◆ Task data:
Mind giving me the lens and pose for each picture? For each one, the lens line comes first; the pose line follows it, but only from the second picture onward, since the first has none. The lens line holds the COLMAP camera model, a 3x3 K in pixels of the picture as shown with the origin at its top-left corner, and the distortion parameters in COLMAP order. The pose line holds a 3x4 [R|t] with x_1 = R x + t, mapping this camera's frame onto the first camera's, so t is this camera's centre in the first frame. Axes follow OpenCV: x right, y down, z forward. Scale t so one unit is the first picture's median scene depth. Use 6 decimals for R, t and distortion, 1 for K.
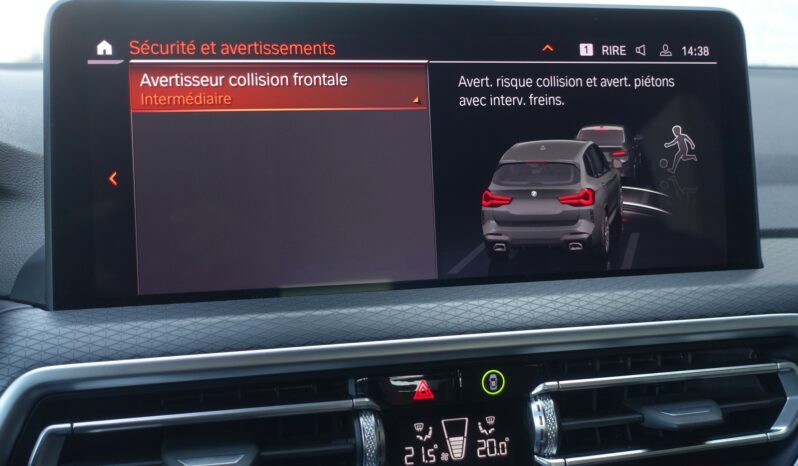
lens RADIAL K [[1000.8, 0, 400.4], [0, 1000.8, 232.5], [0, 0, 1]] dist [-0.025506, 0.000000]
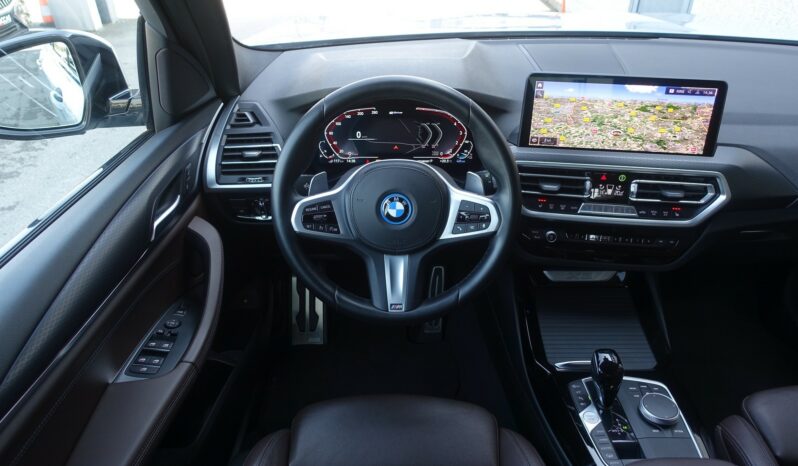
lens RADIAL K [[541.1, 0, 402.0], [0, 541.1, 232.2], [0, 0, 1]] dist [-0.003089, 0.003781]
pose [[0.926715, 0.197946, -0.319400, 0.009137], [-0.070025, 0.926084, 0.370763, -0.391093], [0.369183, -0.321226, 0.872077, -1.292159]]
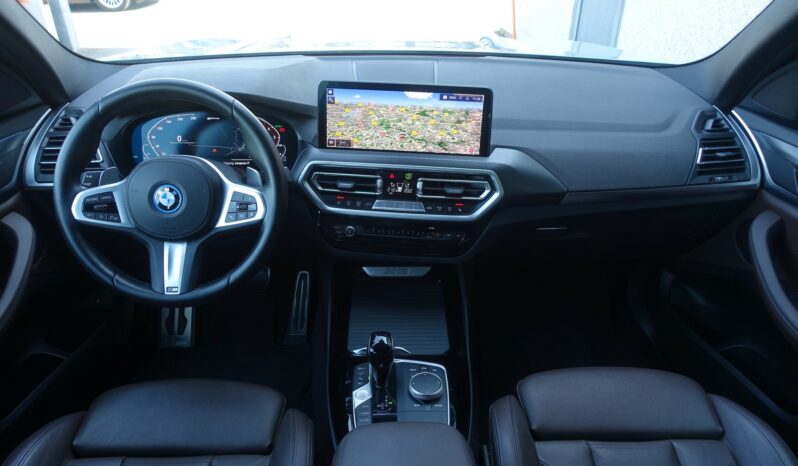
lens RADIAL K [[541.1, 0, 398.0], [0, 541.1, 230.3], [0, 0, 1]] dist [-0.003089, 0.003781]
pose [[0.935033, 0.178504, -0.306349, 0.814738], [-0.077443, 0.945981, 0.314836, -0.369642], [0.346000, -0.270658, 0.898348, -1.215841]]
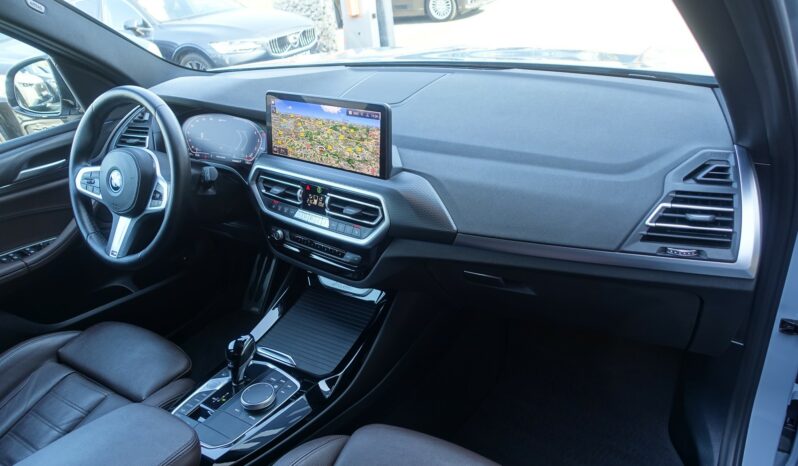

◆ What the task asks:
Can you express every line of the data above as a JSON list of strings, one string per line, with blank lines skipped and the pictures left out?

◆ Exercise output:
[
  "Mind giving me the lens and pose for each picture? For each one, the lens line comes first; the pose line follows it, but only from the second picture onward, since the first has none. The lens line holds the COLMAP camera model, a 3x3 K in pixels of the picture as shown with the origin at its top-left corner, and the distortion parameters in COLMAP order. The pose line holds a 3x4 [R|t] with x_1 = R x + t, mapping this camera's frame onto the first camera's, so t is this camera's centre in the first frame. Axes follow OpenCV: x right, y down, z forward. Scale t so one unit is the first picture's median scene depth. Use 6 decimals for R, t and distortion, 1 for K.",
  "lens RADIAL K [[1000.8, 0, 400.4], [0, 1000.8, 232.5], [0, 0, 1]] dist [-0.025506, 0.000000]",
  "lens RADIAL K [[541.1, 0, 402.0], [0, 541.1, 232.2], [0, 0, 1]] dist [-0.003089, 0.003781]",
  "pose [[0.926715, 0.197946, -0.319400, 0.009137], [-0.070025, 0.926084, 0.370763, -0.391093], [0.369183, -0.321226, 0.872077, -1.292159]]",
  "lens RADIAL K [[541.1, 0, 398.0], [0, 541.1, 230.3], [0, 0, 1]] dist [-0.003089, 0.003781]",
  "pose [[0.935033, 0.178504, -0.306349, 0.814738], [-0.077443, 0.945981, 0.314836, -0.369642], [0.346000, -0.270658, 0.898348, -1.215841]]"
]